Song
- Genre: Cumbia
- Songwriter: José Barros

= La Piragua =

"La Piragua" (translation "the canoe") is a song written by the Colombian songwriter, José Barros, in the cumbia genre.

The song has been listed as one of the best Colombian songs of all time by multiple media sources:

- In its list of the ten most iconic Colombian songs, El Nuevo Siglo rated La Piragua at number eight.

- In its list of the fifty best Colombian songs of all time, El Tiempo, Colombia's most widely circulated newspaper, ranked the versions of the song by Los Black Stars and Gabriel "Rumba" Romero at number three.

- Viva Music Colombia rated the song number seven on its list of the one hundred most important Colombian songs of all time.

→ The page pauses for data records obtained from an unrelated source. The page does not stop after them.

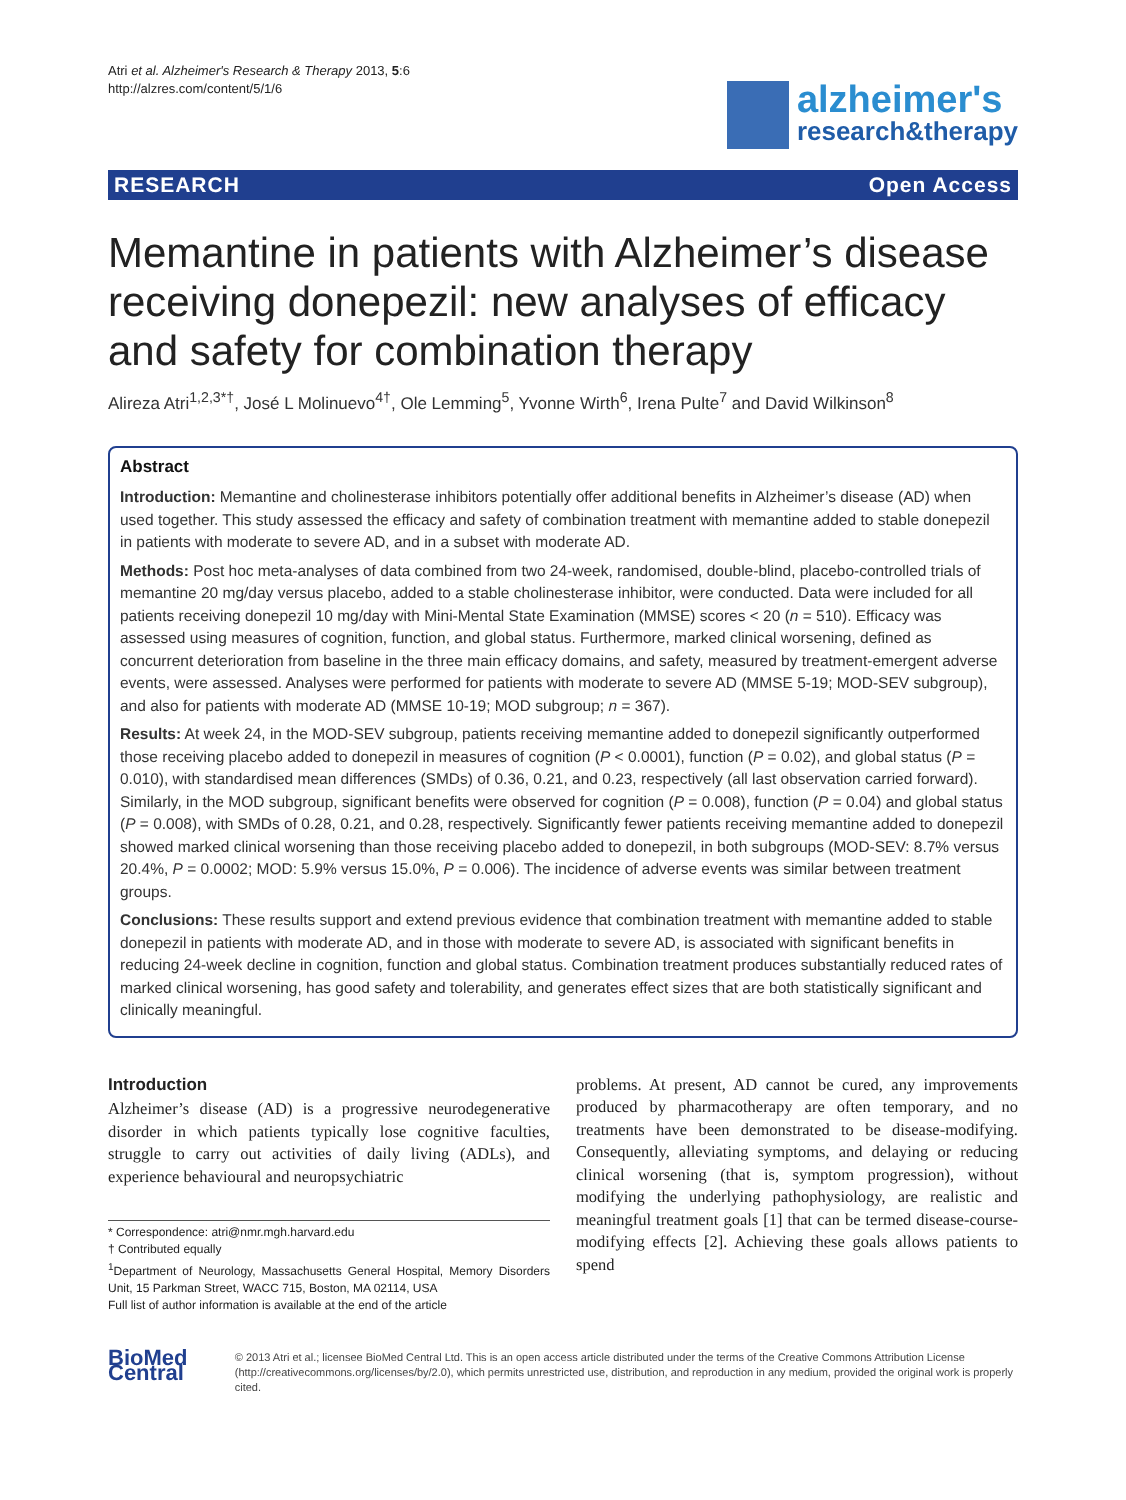Atri et al. Alzheimer's Research & Therapy 2013, 5:6
http://alzres.com/content/5/1/6
alzheimer's
research&therapy
RESEARCH Open Access
Memantine in patients with Alzheimer’s disease receiving donepezil: new analyses of efficacy and safety for combination therapy
Alireza Atri<sup>1,2,3*†</sup>, José L Molinuevo<sup>4†</sup>, Ole Lemming<sup>5</sup>, Yvonne Wirth<sup>6</sup>, Irena Pulte<sup>7</sup> and David Wilkinson<sup>8</sup>
Abstract
Introduction: Memantine and cholinesterase inhibitors potentially offer additional benefits in Alzheimer’s disease (AD) when used together. This study assessed the efficacy and safety of combination treatment with memantine added to stable donepezil in patients with moderate to severe AD, and in a subset with moderate AD.
Methods: Post hoc meta-analyses of data combined from two 24-week, randomised, double-blind, placebo-controlled trials of memantine 20 mg/day versus placebo, added to a stable cholinesterase inhibitor, were conducted. Data were included for all patients receiving donepezil 10 mg/day with Mini-Mental State Examination (MMSE) scores < 20 (n = 510). Efficacy was assessed using measures of cognition, function, and global status. Furthermore, marked clinical worsening, defined as concurrent deterioration from baseline in the three main efficacy domains, and safety, measured by treatment-emergent adverse events, were assessed. Analyses were performed for patients with moderate to severe AD (MMSE 5-19; MOD-SEV subgroup), and also for patients with moderate AD (MMSE 10-19; MOD subgroup; n = 367).
Results: At week 24, in the MOD-SEV subgroup, patients receiving memantine added to donepezil significantly outperformed those receiving placebo added to donepezil in measures of cognition (P < 0.0001), function (P = 0.02), and global status (P = 0.010), with standardised mean differences (SMDs) of 0.36, 0.21, and 0.23, respectively (all last observation carried forward). Similarly, in the MOD subgroup, significant benefits were observed for cognition (P = 0.008), function (P = 0.04) and global status (P = 0.008), with SMDs of 0.28, 0.21, and 0.28, respectively. Significantly fewer patients receiving memantine added to donepezil showed marked clinical worsening than those receiving placebo added to donepezil, in both subgroups (MOD-SEV: 8.7% versus 20.4%, P = 0.0002; MOD: 5.9% versus 15.0%, P = 0.006). The incidence of adverse events was similar between treatment groups.
Conclusions: These results support and extend previous evidence that combination treatment with memantine added to stable donepezil in patients with moderate AD, and in those with moderate to severe AD, is associated with significant benefits in reducing 24-week decline in cognition, function and global status. Combination treatment produces substantially reduced rates of marked clinical worsening, has good safety and tolerability, and generates effect sizes that are both statistically significant and clinically meaningful.
Introduction
Alzheimer’s disease (AD) is a progressive neurodegenerative disorder in which patients typically lose cognitive faculties, struggle to carry out activities of daily living (ADLs), and experience behavioural and neuropsychiatric
* Correspondence: atri@nmr.mgh.harvard.edu
† Contributed equally
<sup>1</sup> Department of Neurology, Massachusetts General Hospital, Memory Disorders Unit, 15 Parkman Street, WACC 715, Boston, MA 02114, USA
Full list of author information is available at the end of the article
problems. At present, AD cannot be cured, any improvements produced by pharmacotherapy are often temporary, and no treatments have been demonstrated to be disease-modifying. Consequently, alleviating symptoms, and delaying or reducing clinical worsening (that is, symptom progression), without modifying the underlying pathophysiology, are realistic and meaningful treatment goals [1] that can be termed disease-course-modifying effects [2]. Achieving these goals allows patients to spend
BioMed Central
© 2013 Atri et al.; licensee BioMed Central Ltd. This is an open access article distributed under the terms of the Creative Commons Attribution License (http://creativecommons.org/licenses/by/2.0), which permits unrestricted use, distribution, and reproduction in any medium, provided the original work is properly cited.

The song has been recorded by multiple artists, including Carlos Vives, Celso Piña, Los Black Stars, Los Corraleros de Majagual, Gabriel Romero, Trio Los Inseparables, Los Hermanos Martelo, Luisin Landaez, Dolores Vargas, Paco Navarrete, Anibal Lopez, Los Flippers, Catalina Carrasco, Lito Barrientos, La Swingbaly, Orquesta La Palanquera, Julieta Venegas and Sonora Ñiko Estrada.